WHAT IS NEEDED: Revise the news report on bedbugs starting at "COLUMBUS, Ohio —" and ending at "even cause cancer.", putting "pest controllers" in place of "exterminators".

EXCERPT TO READ:
______________________________

COLUMBUS, Ohio — A resurgence of bedbugs across the United States has homeowners and apartment dwellers taking desperate measures to eradicate the tenacious bloodsuckers, with some relying on dangerous outdoor pesticides and fly-by-night exterminators.

The problem has gotten so bad that the Environmental Protection Agency warned this month against the indoor use of chemicals meant for the outside.

The agency also warned of an increase in pest control companies and others making “unrealistic promises of effectiveness or low cost.”

Bedbugs, infesting U.S. households on a scale unseen in more than a half-century, have become largely resistant to common pesticides. As a result, some homeowners and exterminators are turning to more hazardous chemicals that can harm the central nervous system, irritate the skin and eyes or even cause cancer.

Ohio authorities, struggling against widespread infestations in several cities, are pleading with EPA to approve the indoor use of the pesticide propoxur, which the agency considers a probable carcinogen and banned for in-home use in 2007. About 25 other states are supporting Ohio’s request for an emergency exemption.

Meanwhile, authorities around the country have blamed house fires on people misusing all sorts of highly flammable garden and lawn chemicals to fight bedbugs. Experts also warn that some hardware products – bug bombs, cedar oil and other natural oils – claim to be lethal but merely cause the bugs to scatter out of sight and hide in cracks in walls and floors.

______________________________

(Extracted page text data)
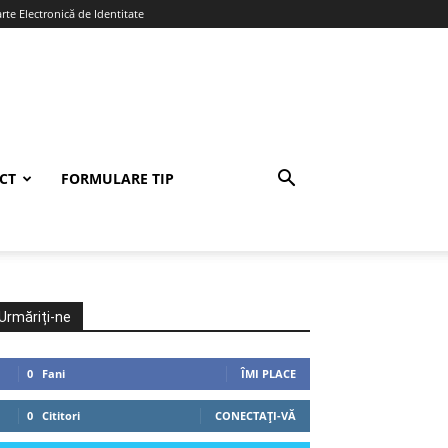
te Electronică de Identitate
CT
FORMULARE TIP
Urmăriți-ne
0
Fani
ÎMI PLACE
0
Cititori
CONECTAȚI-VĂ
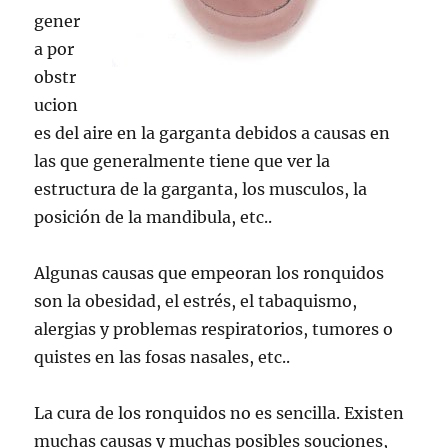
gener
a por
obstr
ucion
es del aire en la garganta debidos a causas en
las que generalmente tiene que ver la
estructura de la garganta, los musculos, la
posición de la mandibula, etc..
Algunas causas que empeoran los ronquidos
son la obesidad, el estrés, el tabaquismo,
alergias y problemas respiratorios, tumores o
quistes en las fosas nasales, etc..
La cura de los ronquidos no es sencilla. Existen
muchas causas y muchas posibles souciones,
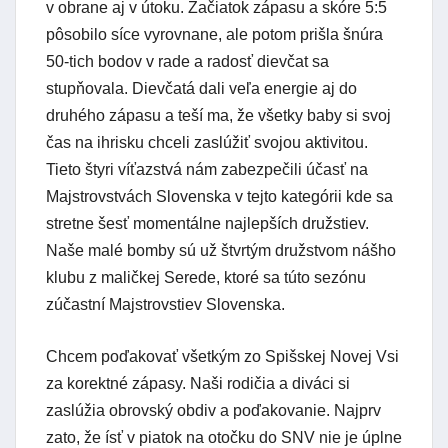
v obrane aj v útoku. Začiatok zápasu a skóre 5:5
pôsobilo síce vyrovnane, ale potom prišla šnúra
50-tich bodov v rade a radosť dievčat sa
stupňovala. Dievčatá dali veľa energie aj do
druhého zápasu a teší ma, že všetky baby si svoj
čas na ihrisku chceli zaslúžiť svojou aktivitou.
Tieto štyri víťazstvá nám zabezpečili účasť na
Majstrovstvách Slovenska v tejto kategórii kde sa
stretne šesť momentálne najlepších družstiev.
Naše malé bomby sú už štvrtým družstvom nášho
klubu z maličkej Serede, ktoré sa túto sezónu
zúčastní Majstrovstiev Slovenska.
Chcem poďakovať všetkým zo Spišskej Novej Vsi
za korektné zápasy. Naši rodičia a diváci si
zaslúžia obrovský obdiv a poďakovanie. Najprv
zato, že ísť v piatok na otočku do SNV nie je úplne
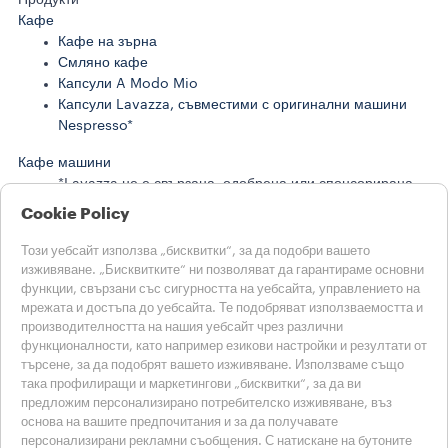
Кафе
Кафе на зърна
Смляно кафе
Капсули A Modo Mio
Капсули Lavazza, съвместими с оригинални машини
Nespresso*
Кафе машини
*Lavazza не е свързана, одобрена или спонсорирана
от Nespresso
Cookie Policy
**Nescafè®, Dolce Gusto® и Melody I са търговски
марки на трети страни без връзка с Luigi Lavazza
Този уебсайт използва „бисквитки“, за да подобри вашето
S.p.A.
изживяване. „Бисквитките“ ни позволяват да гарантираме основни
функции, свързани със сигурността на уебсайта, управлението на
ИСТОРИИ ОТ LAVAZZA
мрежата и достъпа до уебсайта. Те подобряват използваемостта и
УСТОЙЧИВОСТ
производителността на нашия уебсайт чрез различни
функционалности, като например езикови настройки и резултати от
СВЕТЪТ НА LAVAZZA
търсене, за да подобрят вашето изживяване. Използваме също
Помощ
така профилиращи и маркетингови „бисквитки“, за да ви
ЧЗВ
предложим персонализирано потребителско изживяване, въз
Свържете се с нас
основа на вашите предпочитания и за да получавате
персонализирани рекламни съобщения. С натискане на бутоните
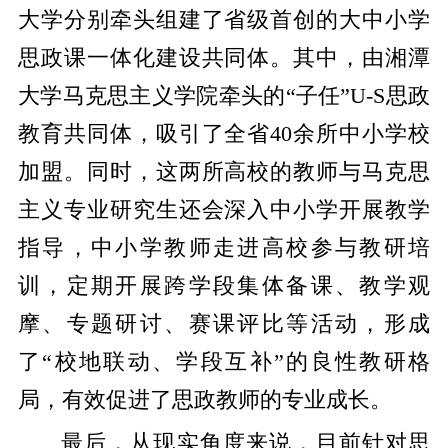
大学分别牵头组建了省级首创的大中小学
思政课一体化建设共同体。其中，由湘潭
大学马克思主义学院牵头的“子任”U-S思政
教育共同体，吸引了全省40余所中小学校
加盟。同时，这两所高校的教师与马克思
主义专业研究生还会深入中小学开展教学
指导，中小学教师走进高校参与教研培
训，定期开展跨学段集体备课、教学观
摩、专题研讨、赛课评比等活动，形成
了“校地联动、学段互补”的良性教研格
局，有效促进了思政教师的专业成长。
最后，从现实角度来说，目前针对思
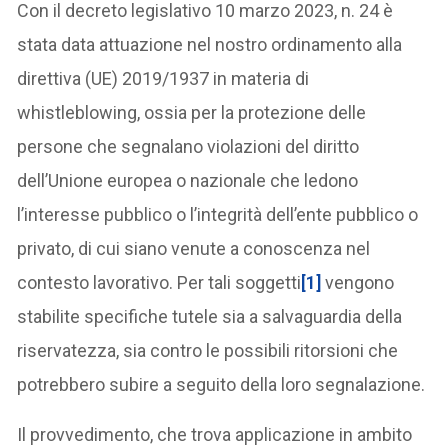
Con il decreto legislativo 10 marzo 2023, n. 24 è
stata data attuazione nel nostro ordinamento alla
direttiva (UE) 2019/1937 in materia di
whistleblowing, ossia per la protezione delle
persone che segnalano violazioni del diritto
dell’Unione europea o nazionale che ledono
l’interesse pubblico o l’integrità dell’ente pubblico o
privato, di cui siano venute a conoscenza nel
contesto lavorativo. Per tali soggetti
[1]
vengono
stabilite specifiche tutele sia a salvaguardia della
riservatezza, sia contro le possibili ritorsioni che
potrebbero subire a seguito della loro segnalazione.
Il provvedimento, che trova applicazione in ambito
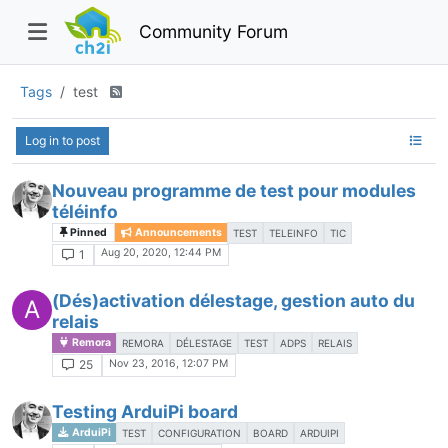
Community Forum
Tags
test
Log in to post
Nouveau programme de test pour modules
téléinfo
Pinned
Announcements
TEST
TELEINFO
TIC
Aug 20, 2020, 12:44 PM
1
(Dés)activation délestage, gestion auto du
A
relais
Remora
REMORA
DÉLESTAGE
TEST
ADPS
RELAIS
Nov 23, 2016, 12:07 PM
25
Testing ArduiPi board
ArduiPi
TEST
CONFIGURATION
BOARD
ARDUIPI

______________________________

WRITTEN RESPONSE:
COLUMBUS, Ohio — A resurgence of bedbugs across the United States has homeowners and apartment dwellers taking desperate measures to eradicate the tenacious bloodsuckers, with some relying on dangerous outdoor pesticides and fly-by-night pest controllers.

The problem has gotten so bad that the Environmental Protection Agency warned this month against the indoor use of chemicals meant for the outside.

The agency also warned of an increase in pest control companies and others making “unrealistic promises of effectiveness or low cost.”

Bedbugs, infesting U.S. households on a scale unseen in more than a half-century, have become largely resistant to common pesticides. As a result, some homeowners and pest controllers are turning to more hazardous chemicals that can harm the central nervous system, irritate the skin and eyes or even cause cancer.